OTTAVA EGLOGA
Poeta
Salve a te: vedo che ce la fai a tenere il passso su questo orribile sentiero di montagna;
bel vecchio, sei portato da ali o braccato dal nemico?
Ali ti sostengono, la collera ti spinge, e i tuoi occhi lanciano lampi.
Salve a te, vegliardo, ora lo vedo, tu sei uno
degli antichi profeti in grande collera, ma quale, dimmi?
Profeta
Quale? Sono Nahum, figlio della città di Elcos
Faccio risuonare la parola contro Ninive di Assur, la città delle prostituzioni,
è la parola di Dio a risuonare, io fui il sacco colmo della collera!
Poeta
Conosco il tuo antico furore, quel che hai scritto è rimasto.
Profeta
I miei scritti sono rimasti. Ma il peccato prolifica ancora di più
e quale sia il disegno del Signore, non c'è nessuno ancor oggi che lo sappia,
perché il Signore ha detto che si sarebbero prosciugati i corsi d'acqua
vacillerebbero il Carmelo e il Basan, avvizzirebbe la verzura del Libano
tremerebbero i monti, il fuoco divorerebbe ogni cosa.
E tutto questo è avvenuto.
Poeta
Nazioni effimere si ammazzano l'un l'altra
e come Ninive, così si denuda l'anima umana.
A che le maledizioni, e le cavallette voraci,
e la loro feroce verde nuvolaglia? Dunque l'uomo è il più spregevole fra gli animali!
Qui come altrove sbattono i neonati contro i muri,
il campanile è torcia, la casa forno, e gli abitanti
cuociono all'interno, le fabbriche svaniscono nel fumo.
La gente è in fiamme, la strada si getta in avanti e in un boato collassa,
e il gran letto delle bombe è in fusione, e le spesse capriate esplodono;
come nei pascoli le fatte rinsecchite
così i morti sulle piazze delle città, giacciono sparsi: lì ancora
è avvenuto così come tu avevi scritto.Che cosa dimmi
fuori del turbine antico, ti ha riportato malgrado tutto sulla terra?
Profeta
Il furore. Di vedere l'uomo
di nuovo e come allora orfano in mezzo all'armata dei pagani in forma d'uomini.
- e vorrei vedere di nuovo la caduta delle città colpevoli
e parlarne da testimone ai secoli futuri.
Poeta
Tu hai già parlato. E il Signore l'ha detto da tempo con la tua bocca.
Guai alle città piene di rapine, dove si erigono bastioni di cadaveri!

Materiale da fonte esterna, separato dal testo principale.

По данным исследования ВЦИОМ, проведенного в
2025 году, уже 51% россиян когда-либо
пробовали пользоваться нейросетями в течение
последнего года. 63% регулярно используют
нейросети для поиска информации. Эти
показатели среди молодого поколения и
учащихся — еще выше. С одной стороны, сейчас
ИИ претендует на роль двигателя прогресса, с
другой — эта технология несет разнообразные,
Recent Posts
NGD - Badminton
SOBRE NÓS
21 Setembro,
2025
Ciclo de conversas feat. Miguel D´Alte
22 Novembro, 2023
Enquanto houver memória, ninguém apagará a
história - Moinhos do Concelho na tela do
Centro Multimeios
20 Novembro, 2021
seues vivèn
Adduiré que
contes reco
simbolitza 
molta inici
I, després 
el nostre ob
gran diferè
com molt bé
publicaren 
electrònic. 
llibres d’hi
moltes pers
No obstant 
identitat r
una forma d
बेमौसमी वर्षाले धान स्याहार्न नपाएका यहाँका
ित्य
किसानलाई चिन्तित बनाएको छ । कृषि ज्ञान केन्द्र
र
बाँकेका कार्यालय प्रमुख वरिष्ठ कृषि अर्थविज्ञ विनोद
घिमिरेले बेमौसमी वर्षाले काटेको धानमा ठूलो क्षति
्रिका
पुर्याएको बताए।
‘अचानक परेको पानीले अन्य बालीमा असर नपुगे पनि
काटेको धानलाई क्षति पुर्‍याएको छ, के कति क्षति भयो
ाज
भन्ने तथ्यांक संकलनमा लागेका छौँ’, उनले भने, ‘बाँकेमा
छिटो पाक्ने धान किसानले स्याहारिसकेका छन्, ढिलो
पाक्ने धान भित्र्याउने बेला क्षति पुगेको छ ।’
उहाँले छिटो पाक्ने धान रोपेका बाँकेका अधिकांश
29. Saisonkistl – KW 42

Ma dimmi, è possibile che dopo millenni
viva così dentro di te la collera? In questo celeste e perenne fiammeggiare?
Profeta
Un tempo anche la mia bocca impura, con un carbone
come quella del saggio Isaia, il Signore l'ha toccata; col carbone proteso
ha fatto parlare il mio cuore; era vivo, incandescente
un angelo lo teneva con le pinze e ho detto: "Guarda, eccomi tocca a me!
Chiama me, che proclami la Tua Parola."
E colui che un giorno il Signore ha inviato, per lui non c'è più secolo
né riposo, il carbone, il carbone dell'angelo, brucia le sue labbra,
e cosa, dimmi, sono per il Signore mille anni? Un grano della polvere del tempo.
Poeta
Come sei giovane, padre mio! Ti invidio. Come commisurare
la mia piccola vita alla tua età tremenda? E come il ciottolo che rotola via
nel torrente dal corso impetuoso, così logora me il tempo fugace.
Profeta
È quel che credi. Perché conosco i tuoi ultimi versi, e la rabbia che ti tiene in vita.
Poeti e profeti, i nostri furori sono così prossimi, nutrono il popolo
e lo dissetano! Può viverne, colui che aspira a vivere!
Finché arrivi il regno che ha promesso quel giovane discepolo,
il rabbino attraverso cui fu compiuta la legge, e le nostre parole.
Vieni a proclamare con me che già quell'ora s'approssima,
che sta nascendo, il regno. "E qual'è il disegno del Signore?" domandai.
Ecco, è questo regno. Partiamo, andiamo, vieni, riuniamo tutto il popolo,
fa' venire tua moglie e taglia fin d'ora bastoni per il viaggio.
Il bastone è un buon compagno, ma guarda dammi quello!
Che sia il mio, perché lo voglio nodoso!
Lager Heideman sulle montagne di Žagubica, 23 agosto 1944
Miklós Radnóti
Trad. Pierluigi Varvesi
Nel riproporre questa poesia in italiano, il traduttore ha tenuto presente la
versione francese di Jean-Luc Moreau in Marche forcée, ed. Phébus, 2000.